Safeguarding Teaching staff
The General Teaching Council for Wales (GTCW) is calling for an end to a loophole, which allows teachers who are struck off the register to work in independent schools.

The GTCW is urging independent school heads to only employ registered teachers. 

Currently while state schools in Wales can only employ teachers if they are registered with the GTCW, independent schools are free to employ unregistered teachers. 

And according to the professional standards body only 20 per cent of teachers in the independent sector are registered.

The appeal comes after the Welsh government failed to include teachers in independent schools among new categories of staff who must be registered by law under new legislation.

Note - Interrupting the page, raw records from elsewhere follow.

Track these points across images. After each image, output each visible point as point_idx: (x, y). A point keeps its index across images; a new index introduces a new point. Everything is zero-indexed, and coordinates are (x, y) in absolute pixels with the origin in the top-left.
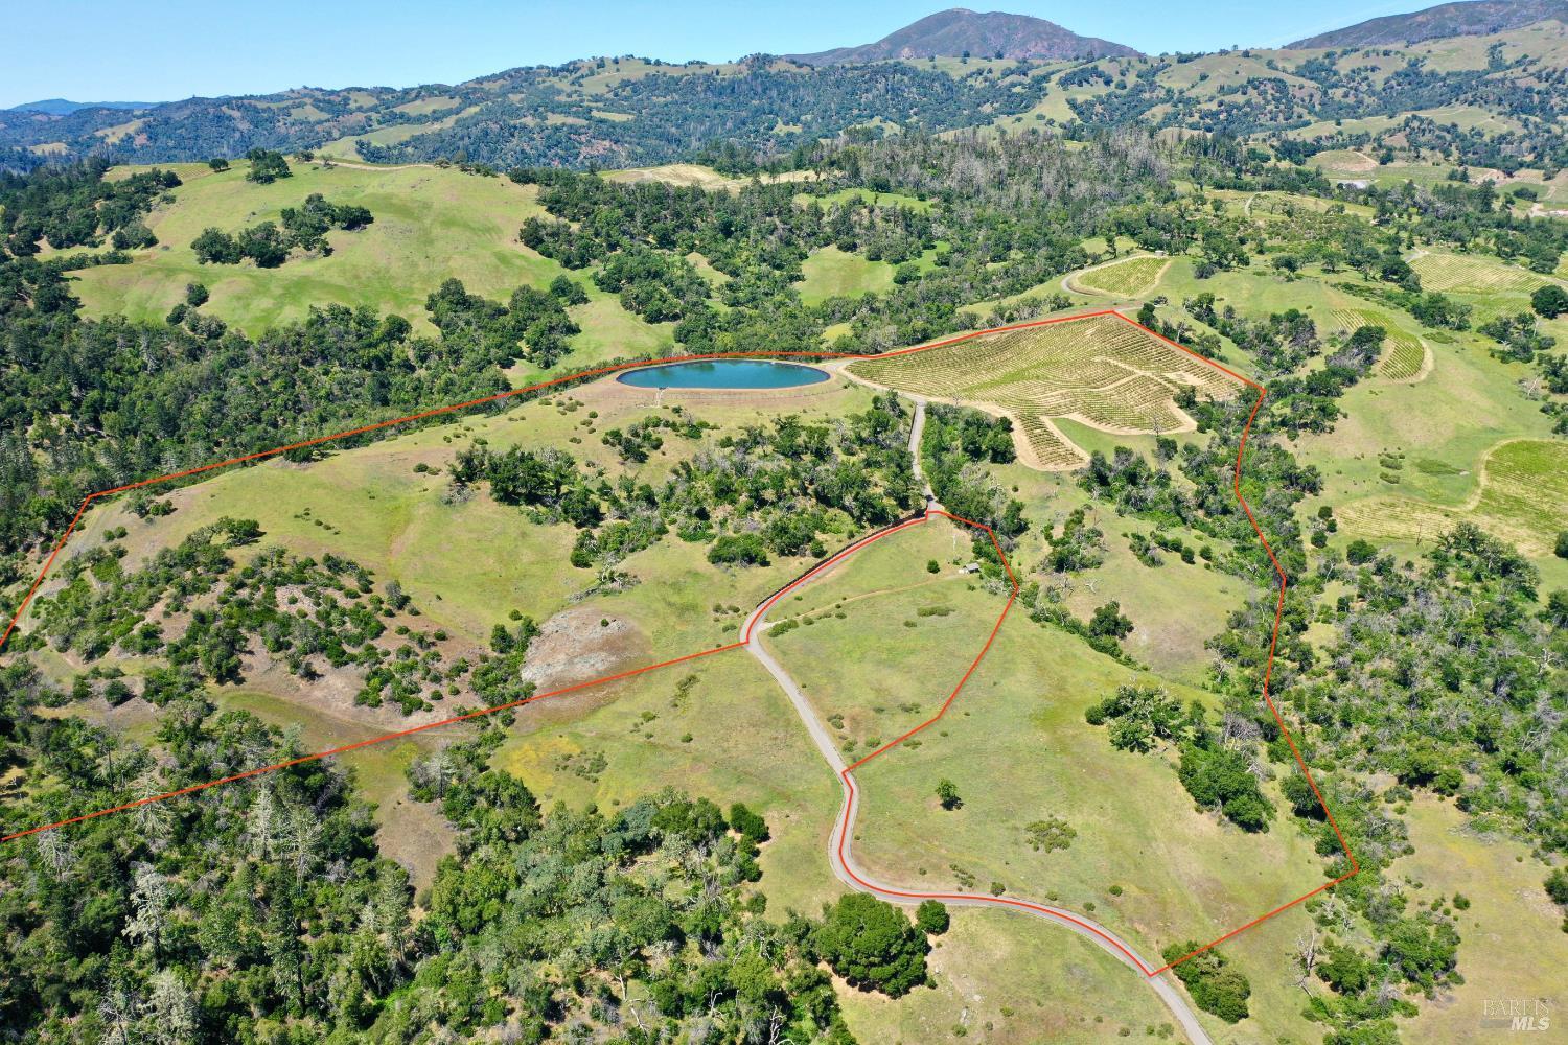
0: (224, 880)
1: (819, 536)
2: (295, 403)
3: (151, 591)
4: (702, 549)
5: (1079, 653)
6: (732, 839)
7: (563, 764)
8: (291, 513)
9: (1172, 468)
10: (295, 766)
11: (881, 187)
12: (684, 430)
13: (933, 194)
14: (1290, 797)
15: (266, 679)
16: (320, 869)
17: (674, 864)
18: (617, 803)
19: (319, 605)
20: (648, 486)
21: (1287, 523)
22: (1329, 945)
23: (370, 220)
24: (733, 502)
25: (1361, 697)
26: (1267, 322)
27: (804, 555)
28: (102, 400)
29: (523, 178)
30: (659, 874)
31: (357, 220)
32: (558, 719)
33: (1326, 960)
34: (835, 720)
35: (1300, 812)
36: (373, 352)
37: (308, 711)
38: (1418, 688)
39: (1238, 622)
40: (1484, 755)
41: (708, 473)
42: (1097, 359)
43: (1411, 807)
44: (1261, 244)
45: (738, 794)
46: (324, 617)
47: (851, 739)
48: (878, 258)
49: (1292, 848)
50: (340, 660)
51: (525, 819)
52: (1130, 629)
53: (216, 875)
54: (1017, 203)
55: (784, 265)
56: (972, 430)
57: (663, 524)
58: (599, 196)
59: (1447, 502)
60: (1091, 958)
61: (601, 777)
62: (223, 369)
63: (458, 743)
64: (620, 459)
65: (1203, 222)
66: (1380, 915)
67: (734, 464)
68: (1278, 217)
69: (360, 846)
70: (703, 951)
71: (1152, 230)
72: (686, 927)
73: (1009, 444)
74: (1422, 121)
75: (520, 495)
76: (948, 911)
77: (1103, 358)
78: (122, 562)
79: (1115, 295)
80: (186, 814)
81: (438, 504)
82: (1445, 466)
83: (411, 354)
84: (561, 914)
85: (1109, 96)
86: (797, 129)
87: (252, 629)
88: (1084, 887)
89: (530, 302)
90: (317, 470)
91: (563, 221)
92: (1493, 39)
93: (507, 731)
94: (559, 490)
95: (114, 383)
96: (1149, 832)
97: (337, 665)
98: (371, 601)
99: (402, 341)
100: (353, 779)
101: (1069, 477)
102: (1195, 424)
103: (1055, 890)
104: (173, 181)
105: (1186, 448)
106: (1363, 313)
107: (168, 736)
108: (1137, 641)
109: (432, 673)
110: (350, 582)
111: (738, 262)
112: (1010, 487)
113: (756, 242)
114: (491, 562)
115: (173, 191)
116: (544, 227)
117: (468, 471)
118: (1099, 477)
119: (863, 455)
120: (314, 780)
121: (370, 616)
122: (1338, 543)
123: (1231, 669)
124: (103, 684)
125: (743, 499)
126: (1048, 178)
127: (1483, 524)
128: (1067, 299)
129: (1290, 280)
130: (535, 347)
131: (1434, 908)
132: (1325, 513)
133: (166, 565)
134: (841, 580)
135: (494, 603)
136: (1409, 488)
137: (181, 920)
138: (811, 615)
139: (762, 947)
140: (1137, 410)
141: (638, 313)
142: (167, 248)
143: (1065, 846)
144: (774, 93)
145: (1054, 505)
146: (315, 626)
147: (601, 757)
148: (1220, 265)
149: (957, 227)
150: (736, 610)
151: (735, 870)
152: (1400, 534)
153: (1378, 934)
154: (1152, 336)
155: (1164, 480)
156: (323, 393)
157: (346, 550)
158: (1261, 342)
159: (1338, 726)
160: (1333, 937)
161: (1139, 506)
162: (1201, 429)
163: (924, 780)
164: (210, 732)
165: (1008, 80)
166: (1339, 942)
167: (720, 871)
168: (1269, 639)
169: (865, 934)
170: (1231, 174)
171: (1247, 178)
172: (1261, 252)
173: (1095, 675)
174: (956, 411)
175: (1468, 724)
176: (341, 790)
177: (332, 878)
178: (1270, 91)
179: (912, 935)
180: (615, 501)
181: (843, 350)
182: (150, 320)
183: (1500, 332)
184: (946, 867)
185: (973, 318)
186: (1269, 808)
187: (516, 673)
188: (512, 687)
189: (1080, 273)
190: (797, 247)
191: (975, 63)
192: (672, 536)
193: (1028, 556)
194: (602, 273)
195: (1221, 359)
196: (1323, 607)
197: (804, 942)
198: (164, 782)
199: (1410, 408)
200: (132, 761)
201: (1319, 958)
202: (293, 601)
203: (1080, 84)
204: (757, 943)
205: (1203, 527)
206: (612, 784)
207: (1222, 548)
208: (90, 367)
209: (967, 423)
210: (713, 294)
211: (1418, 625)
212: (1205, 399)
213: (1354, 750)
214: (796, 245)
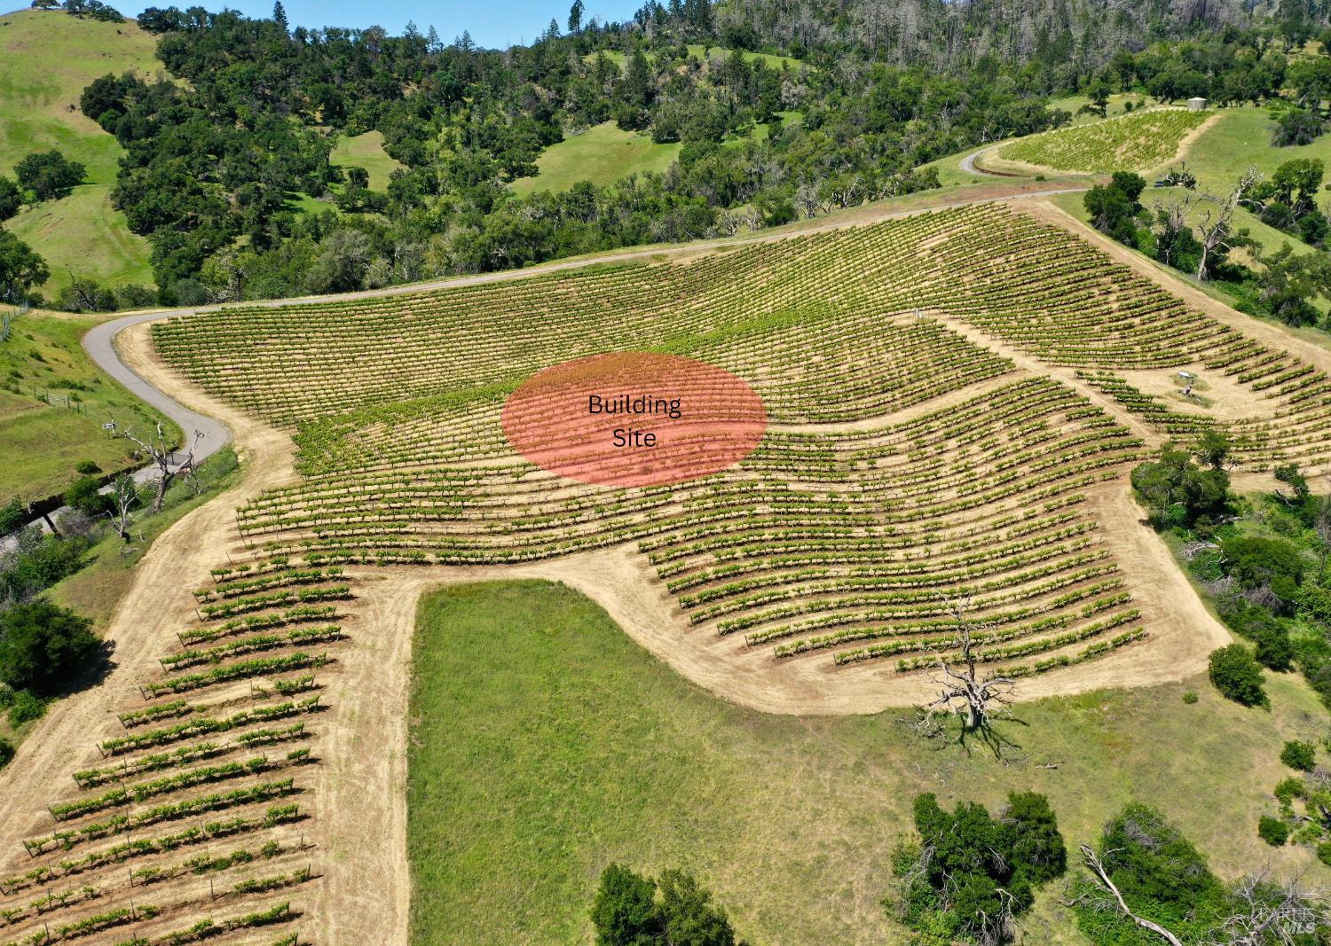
11: (742, 43)
42: (903, 320)
48: (669, 137)
55: (504, 150)
77: (929, 315)
140: (958, 527)
149: (836, 92)
154: (1122, 254)
189: (1012, 142)
190: (555, 126)
212: (1267, 484)
214: (557, 122)
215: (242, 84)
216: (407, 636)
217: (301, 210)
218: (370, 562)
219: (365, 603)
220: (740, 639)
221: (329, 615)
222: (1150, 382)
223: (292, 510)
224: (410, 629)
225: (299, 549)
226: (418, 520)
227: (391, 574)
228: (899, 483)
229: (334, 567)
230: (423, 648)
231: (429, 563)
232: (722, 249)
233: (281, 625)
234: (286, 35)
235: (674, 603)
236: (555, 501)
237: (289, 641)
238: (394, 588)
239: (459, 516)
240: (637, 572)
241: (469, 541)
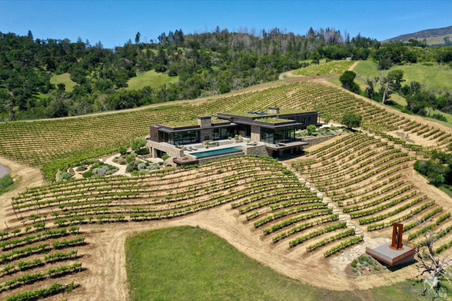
48: (175, 75)
55: (115, 79)
149: (228, 61)
189: (294, 71)
214: (133, 71)
215: (16, 56)
216: (122, 265)
217: (39, 98)
218: (94, 222)
219: (94, 247)
220: (302, 249)
221: (73, 256)
223: (45, 197)
224: (123, 260)
225: (51, 217)
226: (117, 199)
227: (106, 228)
228: (324, 174)
229: (74, 227)
230: (134, 272)
231: (127, 221)
232: (209, 100)
233: (42, 265)
234: (33, 41)
235: (260, 232)
236: (183, 187)
237: (48, 276)
238: (110, 236)
239: (137, 196)
240: (234, 219)
241: (146, 208)
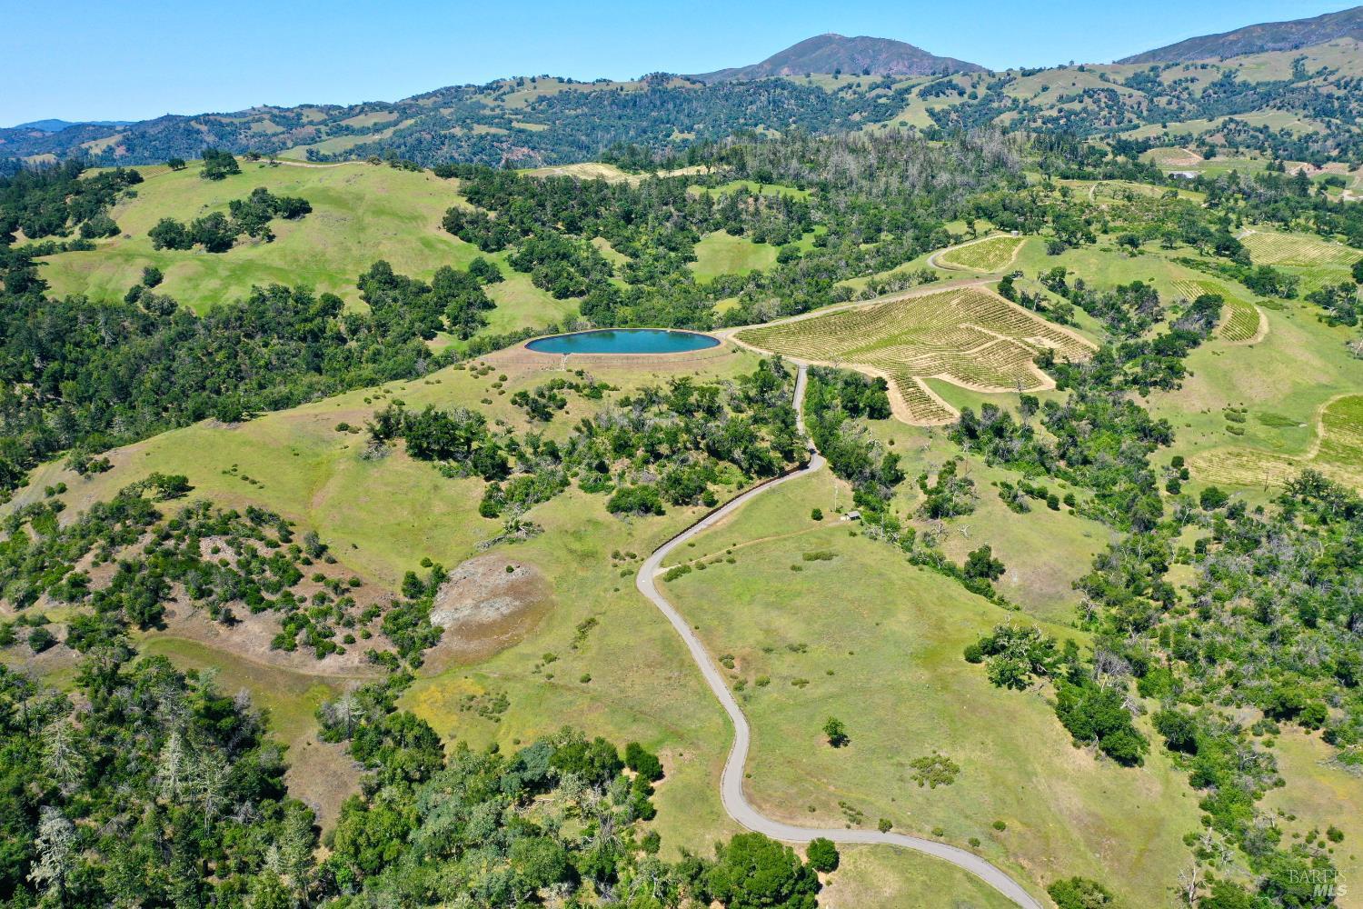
0: (134, 822)
1: (711, 487)
2: (236, 373)
3: (82, 543)
4: (603, 499)
5: (954, 594)
6: (628, 778)
7: (467, 705)
8: (220, 470)
9: (1035, 422)
10: (207, 709)
11: (765, 179)
12: (586, 391)
13: (811, 184)
14: (1162, 731)
15: (188, 625)
16: (228, 811)
17: (571, 803)
18: (517, 742)
19: (240, 554)
20: (552, 442)
21: (1143, 472)
22: (1209, 879)
23: (309, 210)
24: (630, 456)
25: (1224, 635)
26: (1114, 293)
27: (697, 505)
28: (62, 370)
29: (446, 173)
30: (556, 813)
31: (297, 210)
32: (464, 661)
33: (1208, 894)
34: (726, 661)
35: (1173, 746)
36: (309, 326)
37: (227, 656)
38: (1278, 625)
39: (1103, 564)
40: (1345, 689)
41: (608, 429)
42: (963, 326)
43: (1278, 740)
44: (1106, 223)
45: (634, 733)
46: (245, 565)
47: (741, 678)
48: (762, 241)
49: (1167, 782)
50: (259, 606)
51: (430, 760)
52: (1002, 572)
53: (126, 817)
54: (886, 193)
55: (679, 248)
56: (851, 389)
57: (565, 477)
58: (514, 188)
59: (1290, 452)
60: (979, 895)
61: (504, 717)
62: (173, 342)
63: (368, 685)
64: (527, 418)
65: (1052, 206)
66: (1256, 849)
67: (631, 421)
68: (1119, 202)
69: (270, 787)
70: (598, 892)
71: (1007, 213)
72: (581, 868)
73: (885, 402)
74: (1237, 123)
75: (433, 451)
76: (837, 848)
77: (968, 324)
78: (60, 515)
79: (977, 270)
80: (97, 758)
81: (357, 460)
82: (1285, 419)
83: (343, 328)
84: (460, 855)
85: (963, 105)
86: (691, 136)
87: (176, 578)
88: (969, 822)
89: (450, 281)
90: (247, 429)
91: (481, 210)
92: (1296, 54)
93: (416, 673)
94: (469, 447)
95: (74, 355)
96: (1030, 768)
97: (256, 611)
98: (290, 550)
99: (335, 316)
100: (266, 721)
101: (940, 431)
102: (1054, 383)
103: (941, 826)
104: (135, 179)
105: (1047, 405)
106: (1200, 284)
107: (86, 681)
108: (1009, 582)
109: (346, 617)
110: (271, 533)
111: (637, 245)
112: (887, 441)
113: (654, 227)
114: (404, 514)
115: (135, 188)
116: (464, 215)
117: (386, 429)
118: (968, 431)
119: (751, 413)
120: (226, 723)
121: (288, 564)
122: (1192, 490)
123: (1099, 608)
124: (28, 631)
125: (640, 453)
126: (913, 170)
127: (1325, 470)
128: (933, 273)
129: (1133, 255)
130: (455, 320)
131: (1309, 841)
132: (1178, 462)
133: (98, 518)
134: (731, 527)
135: (406, 551)
136: (1253, 439)
137: (90, 863)
138: (703, 560)
139: (656, 887)
140: (1001, 370)
141: (548, 290)
142: (128, 237)
143: (949, 781)
144: (671, 106)
145: (927, 456)
146: (236, 574)
147: (504, 697)
148: (1070, 243)
149: (833, 213)
150: (634, 557)
151: (629, 810)
152: (1248, 481)
153: (1256, 867)
154: (1012, 305)
155: (1028, 433)
156: (262, 362)
157: (269, 502)
158: (1109, 310)
159: (1203, 662)
160: (1213, 870)
161: (1007, 458)
162: (1060, 388)
163: (811, 718)
164: (128, 676)
165: (874, 93)
166: (1220, 876)
167: (615, 809)
168: (1133, 579)
169: (757, 874)
170: (1075, 167)
171: (1090, 169)
172: (1105, 232)
173: (970, 615)
174: (835, 372)
175: (1328, 659)
176: (253, 732)
177: (240, 819)
178: (1104, 100)
179: (802, 874)
180: (521, 457)
181: (732, 320)
182: (108, 299)
183: (1325, 299)
184: (834, 803)
185: (849, 291)
186: (1144, 744)
187: (426, 617)
188: (421, 631)
189: (944, 251)
190: (691, 231)
191: (845, 79)
192: (574, 489)
193: (905, 504)
194: (516, 255)
195: (1075, 325)
196: (1181, 549)
197: (696, 882)
198: (80, 726)
199: (1249, 367)
200: (48, 706)
201: (1200, 892)
202: (216, 551)
203: (937, 95)
204: (651, 883)
205: (1066, 476)
206: (513, 723)
207: (1084, 495)
208: (52, 341)
209: (847, 383)
210: (615, 273)
211: (1273, 566)
212: (1061, 360)
213: (1220, 684)
222: (1031, 340)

GTCW chief executive, Gary Brace said: “By embracing registration and regulation an independent school will be signifying to parents that its teachers adhere to the highest standards of professional conduct and competence and conform to a rigorous code of practice.

“Parents will be further reassured by the fact that registered teachers have undergone enhanced DBS (previously CRB) checks to ensure they are suitable to teach and have undergone proper refresher training if they have returned to teaching after an absence of more than five years,” he added.

Under current regulations, a teacher who is struck off the register for professional misconduct or incompetence is banned by law from teaching in any state school. 

However the ban does not cover independent schools so a prohibited teacher would still be free to seek a job in that sector.

Teachers who are dismissed from their jobs in the state sector in Wales are automatically referred to the GTCW for investigation and possible removal or suspension from the register, whereas no such referral is required if an unregistered teacher is dismissed from an independent school. 

Mr Brace added: “Teachers dismissed from schools in one sector should not be treated any differently from those in another sector.

“It is safer for the public if there is a single register for all qualified teachers that can be checked by any prospective employer and that all cases of professional misconduct or incompetence are investigated and dealt with in the same way.”

Under new legislation, the Welsh government proposes to expand professional registration and regulation to cover teaching assistants, further education lecturers, work-based learning tutors and certain categories of youth workers. 

Eventually all of these will need to be registered with a reconstituted GTCW.